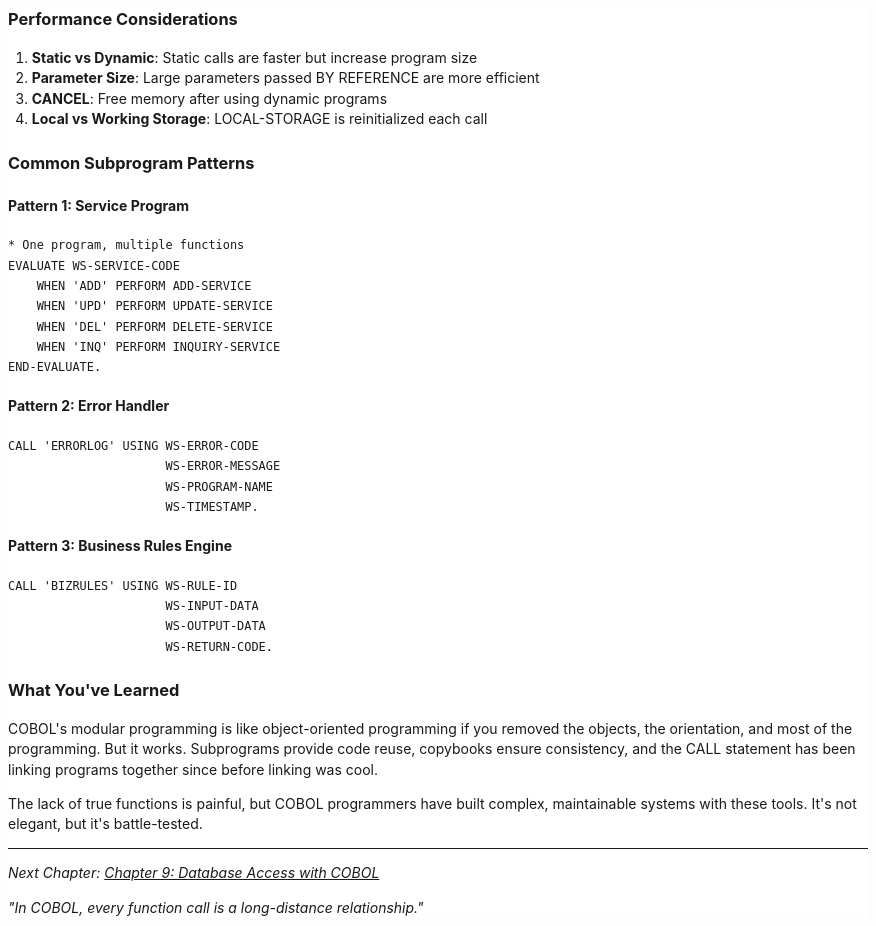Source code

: ### Performance Considerations

1. **Static vs Dynamic**: Static calls are faster but increase program size
2. **Parameter Size**: Large parameters passed BY REFERENCE are more efficient
3. **CANCEL**: Free memory after using dynamic programs
4. **Local vs Working Storage**: LOCAL-STORAGE is reinitialized each call

### Common Subprogram Patterns

#### Pattern 1: Service Program
```cobol
* One program, multiple functions
EVALUATE WS-SERVICE-CODE
    WHEN 'ADD' PERFORM ADD-SERVICE
    WHEN 'UPD' PERFORM UPDATE-SERVICE
    WHEN 'DEL' PERFORM DELETE-SERVICE
    WHEN 'INQ' PERFORM INQUIRY-SERVICE
END-EVALUATE.
```

#### Pattern 2: Error Handler
```cobol
CALL 'ERRORLOG' USING WS-ERROR-CODE
                      WS-ERROR-MESSAGE
                      WS-PROGRAM-NAME
                      WS-TIMESTAMP.
```

#### Pattern 3: Business Rules Engine
```cobol
CALL 'BIZRULES' USING WS-RULE-ID
                      WS-INPUT-DATA
                      WS-OUTPUT-DATA
                      WS-RETURN-CODE.
```

### What You've Learned

COBOL's modular programming is like object-oriented programming if you removed the objects, the orientation, and most of the programming. But it works. Subprograms provide code reuse, copybooks ensure consistency, and the CALL statement has been linking programs together since before linking was cool.

The lack of true functions is painful, but COBOL programmers have built complex, maintainable systems with these tools. It's not elegant, but it's battle-tested.

---

*Next Chapter: [Chapter 9: Database Access with COBOL](chapter-09-database-access.md)*

*"In COBOL, every function call is a long-distance relationship."*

EXERCISE DESCRIPTION:
The lines to return are those holding the string "functions" anywhere in the listing above.

RESPONSE TO THE TASK:
* One program, multiple functions
The lack of true functions is painful, but COBOL programmers have built complex, maintainable systems with these tools. It's not elegant, but it's battle-tested.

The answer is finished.